→ EXTRACT
>>>

For the first time ever, a student of Harvard University, Obasi Shaw, submitted his thesis in an unusual form – a ten-track rap album. His professors were obviously quite pleased – not only did he graduate with honours, he also received “summa cum laude minus”, the second-highest grade in his department at the Ivy League college.

Shaw’s album, Liminal Minds – a play on the television show title Criminal Minds – is inspired by no less than Geoffrey Chaucer’s 14th-century The Canterbury Tales. The album focuses on race and black identity in America and each song is told from a different character’s perspective, just like the original work.

Explaining the title of the album, Shaw told XXL magazine: “It’s the idea that we can understand Black minds not as criminal minds but as liminal minds and as minds that are under all these different kinds of pressures that cause them to be the way they are and do the things that they do. Like, this is the way Black people experience America.”

The album starts with Shaw rapping:

Behold, what we hold is three-fold –
Body and spirit to be thrones for free souls.
Self is the evidence, please close the freak shows,
And depose the evils, our peoples are equals.

It took the 20-year-old a little longer than a year to complete the album. He’d been rapping for a few months, and believes it is a genre that gives him the freedom to express himself. Though he will be working at Google as a software engineer after his graduation, he intends to continue rapping.

He says he was influenced by the likes of Kendrick Lamar and Chance the Rapper, as well as Nas, who have portrayed several social and racial subjects in their music. “I want to explore the complex nature of what it means to be black and to be human. My goal is to get people to empathise with these people and to realise they are dealing with so many difficulties in life,” he told CNN, adding, “Nobody is less human than anybody else.”

Liminal Minds is available free on SoundCloud.

<<<

→ GIVEN DATA
>>>

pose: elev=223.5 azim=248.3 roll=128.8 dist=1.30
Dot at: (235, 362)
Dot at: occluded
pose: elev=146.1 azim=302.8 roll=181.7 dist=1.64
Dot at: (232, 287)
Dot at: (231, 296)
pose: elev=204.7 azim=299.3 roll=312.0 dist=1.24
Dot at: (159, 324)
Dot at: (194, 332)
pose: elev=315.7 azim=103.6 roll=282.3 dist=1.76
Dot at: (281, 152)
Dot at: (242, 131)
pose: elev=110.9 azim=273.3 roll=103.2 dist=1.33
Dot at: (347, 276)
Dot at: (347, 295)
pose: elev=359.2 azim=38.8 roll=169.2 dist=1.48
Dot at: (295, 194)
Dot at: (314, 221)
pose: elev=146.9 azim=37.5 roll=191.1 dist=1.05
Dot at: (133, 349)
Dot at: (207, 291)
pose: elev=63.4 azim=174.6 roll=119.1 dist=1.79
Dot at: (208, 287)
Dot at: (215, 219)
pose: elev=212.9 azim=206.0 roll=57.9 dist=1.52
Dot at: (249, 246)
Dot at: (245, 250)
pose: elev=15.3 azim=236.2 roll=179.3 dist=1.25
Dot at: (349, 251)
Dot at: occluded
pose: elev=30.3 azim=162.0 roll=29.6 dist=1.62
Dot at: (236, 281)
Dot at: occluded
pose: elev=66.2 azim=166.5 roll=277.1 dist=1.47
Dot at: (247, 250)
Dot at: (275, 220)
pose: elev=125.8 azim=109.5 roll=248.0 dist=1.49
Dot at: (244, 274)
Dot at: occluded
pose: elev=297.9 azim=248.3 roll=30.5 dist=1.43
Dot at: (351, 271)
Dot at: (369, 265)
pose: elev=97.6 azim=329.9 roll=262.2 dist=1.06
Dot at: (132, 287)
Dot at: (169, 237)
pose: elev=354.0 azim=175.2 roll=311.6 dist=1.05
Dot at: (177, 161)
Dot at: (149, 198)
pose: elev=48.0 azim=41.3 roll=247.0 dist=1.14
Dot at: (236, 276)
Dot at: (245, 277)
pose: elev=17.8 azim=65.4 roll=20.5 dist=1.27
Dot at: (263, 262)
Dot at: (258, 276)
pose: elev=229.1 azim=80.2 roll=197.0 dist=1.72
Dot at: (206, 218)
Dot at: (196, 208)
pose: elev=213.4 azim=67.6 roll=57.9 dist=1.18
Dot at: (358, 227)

<<<

→ REQUESTS
1) Which rappers does the article on Obasi Shaw's rap thesis name as influences on him?
2) Can you repeat, word for word, the part of the article on Obasi Shaw's rap thesis that opens with the words containing "For the first" and closes with "the original work."?

→ RESPONSES PER TASK
1) Kendrick Lamar, Chance the Rapper and Nas.

2)
For the first time ever, a student of Harvard University, Obasi Shaw, submitted his thesis in an unusual form – a ten-track rap album. His professors were obviously quite pleased – not only did he graduate with honours, he also received “summa cum laude minus”, the second-highest grade in his department at the Ivy League college.

Shaw’s album, Liminal Minds – a play on the television show title Criminal Minds – is inspired by no less than Geoffrey Chaucer’s 14th-century The Canterbury Tales. The album focuses on race and black identity in America and each song is told from a different character’s perspective, just like the original work.